» **What you will do**: Can you pull out every line of the records that contains the word "however", matching its case exactly?

::: Listed entries :::

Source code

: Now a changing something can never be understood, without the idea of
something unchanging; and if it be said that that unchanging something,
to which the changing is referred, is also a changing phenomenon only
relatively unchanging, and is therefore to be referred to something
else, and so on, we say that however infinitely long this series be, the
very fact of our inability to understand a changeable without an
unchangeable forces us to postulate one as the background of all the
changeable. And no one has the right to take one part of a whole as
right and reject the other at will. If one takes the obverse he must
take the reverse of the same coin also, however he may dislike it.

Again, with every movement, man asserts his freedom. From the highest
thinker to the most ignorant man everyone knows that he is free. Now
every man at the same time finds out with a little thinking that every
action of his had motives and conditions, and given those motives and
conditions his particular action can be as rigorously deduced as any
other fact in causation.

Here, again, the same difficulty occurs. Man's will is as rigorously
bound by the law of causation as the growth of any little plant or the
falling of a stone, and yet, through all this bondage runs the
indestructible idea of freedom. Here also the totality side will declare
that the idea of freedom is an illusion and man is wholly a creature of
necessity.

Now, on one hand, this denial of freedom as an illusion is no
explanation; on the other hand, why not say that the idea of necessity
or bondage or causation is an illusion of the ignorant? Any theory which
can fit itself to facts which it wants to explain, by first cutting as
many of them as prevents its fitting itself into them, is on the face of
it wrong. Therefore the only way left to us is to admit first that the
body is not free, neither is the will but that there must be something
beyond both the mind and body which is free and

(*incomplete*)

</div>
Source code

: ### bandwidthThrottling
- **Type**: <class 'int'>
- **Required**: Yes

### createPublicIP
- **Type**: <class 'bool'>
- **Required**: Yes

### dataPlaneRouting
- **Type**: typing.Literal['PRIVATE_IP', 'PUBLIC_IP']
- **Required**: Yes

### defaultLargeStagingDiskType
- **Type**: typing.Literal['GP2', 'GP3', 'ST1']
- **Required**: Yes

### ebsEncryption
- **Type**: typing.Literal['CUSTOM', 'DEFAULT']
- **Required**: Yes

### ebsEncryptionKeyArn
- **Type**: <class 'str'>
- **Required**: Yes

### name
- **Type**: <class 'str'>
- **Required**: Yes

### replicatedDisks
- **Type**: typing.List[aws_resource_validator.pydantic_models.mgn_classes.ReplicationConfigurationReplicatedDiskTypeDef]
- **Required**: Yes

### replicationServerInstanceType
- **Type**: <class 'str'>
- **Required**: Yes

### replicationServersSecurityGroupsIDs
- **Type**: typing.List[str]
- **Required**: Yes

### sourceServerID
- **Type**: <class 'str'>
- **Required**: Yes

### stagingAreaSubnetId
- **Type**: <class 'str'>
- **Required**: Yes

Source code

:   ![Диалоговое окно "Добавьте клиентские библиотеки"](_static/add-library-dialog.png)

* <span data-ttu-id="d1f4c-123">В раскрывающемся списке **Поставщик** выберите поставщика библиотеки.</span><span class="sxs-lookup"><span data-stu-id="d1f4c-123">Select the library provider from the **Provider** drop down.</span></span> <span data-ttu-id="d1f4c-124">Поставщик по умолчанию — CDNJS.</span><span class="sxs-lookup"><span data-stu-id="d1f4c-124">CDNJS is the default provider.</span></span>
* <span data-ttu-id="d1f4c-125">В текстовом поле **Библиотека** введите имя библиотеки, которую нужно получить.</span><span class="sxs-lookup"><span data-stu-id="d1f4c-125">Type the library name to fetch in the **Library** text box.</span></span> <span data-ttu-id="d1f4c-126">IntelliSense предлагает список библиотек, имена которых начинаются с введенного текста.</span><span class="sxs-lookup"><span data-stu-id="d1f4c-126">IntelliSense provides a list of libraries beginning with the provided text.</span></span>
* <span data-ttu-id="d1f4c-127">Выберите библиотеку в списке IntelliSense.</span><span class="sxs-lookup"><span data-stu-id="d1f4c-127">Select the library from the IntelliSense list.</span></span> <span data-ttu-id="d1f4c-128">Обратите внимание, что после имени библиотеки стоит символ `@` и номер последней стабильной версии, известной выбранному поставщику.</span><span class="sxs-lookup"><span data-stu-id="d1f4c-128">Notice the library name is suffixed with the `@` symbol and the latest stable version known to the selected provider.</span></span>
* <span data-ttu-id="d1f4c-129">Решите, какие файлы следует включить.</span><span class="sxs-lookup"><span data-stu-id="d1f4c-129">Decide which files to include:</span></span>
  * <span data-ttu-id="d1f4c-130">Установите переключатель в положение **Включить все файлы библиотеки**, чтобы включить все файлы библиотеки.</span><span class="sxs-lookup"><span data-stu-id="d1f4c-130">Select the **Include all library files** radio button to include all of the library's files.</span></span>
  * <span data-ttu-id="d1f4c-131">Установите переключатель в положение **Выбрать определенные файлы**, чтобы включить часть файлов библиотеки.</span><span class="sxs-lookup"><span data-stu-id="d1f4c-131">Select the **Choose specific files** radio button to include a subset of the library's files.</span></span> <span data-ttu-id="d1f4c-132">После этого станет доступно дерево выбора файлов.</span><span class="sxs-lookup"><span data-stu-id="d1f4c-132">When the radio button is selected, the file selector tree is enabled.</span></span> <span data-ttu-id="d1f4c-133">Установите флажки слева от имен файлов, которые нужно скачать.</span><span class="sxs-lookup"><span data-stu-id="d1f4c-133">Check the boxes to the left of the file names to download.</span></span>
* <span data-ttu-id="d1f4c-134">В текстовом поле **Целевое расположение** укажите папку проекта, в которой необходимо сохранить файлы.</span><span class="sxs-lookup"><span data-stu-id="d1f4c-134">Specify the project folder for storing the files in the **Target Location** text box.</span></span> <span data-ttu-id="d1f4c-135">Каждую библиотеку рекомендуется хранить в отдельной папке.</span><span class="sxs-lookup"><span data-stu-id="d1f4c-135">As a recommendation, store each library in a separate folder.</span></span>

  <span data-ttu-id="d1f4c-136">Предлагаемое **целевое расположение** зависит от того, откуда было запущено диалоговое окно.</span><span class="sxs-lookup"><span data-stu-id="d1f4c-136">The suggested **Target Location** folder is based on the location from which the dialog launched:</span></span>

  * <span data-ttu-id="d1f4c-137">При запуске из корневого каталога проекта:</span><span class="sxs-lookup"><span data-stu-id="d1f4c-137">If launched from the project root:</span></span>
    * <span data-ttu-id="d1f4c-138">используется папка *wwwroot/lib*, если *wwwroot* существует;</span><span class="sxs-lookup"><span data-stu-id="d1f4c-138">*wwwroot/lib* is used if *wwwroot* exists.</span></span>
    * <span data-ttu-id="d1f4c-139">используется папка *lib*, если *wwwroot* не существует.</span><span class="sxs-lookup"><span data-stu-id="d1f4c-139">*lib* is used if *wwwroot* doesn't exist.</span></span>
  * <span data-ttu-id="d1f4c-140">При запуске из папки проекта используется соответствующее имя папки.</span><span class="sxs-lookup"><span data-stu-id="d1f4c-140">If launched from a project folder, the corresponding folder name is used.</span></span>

:::

» **Expected output**:
else, and so on, we say that however infinitely long this series be, the
take the reverse of the same coin also, however he may dislike it.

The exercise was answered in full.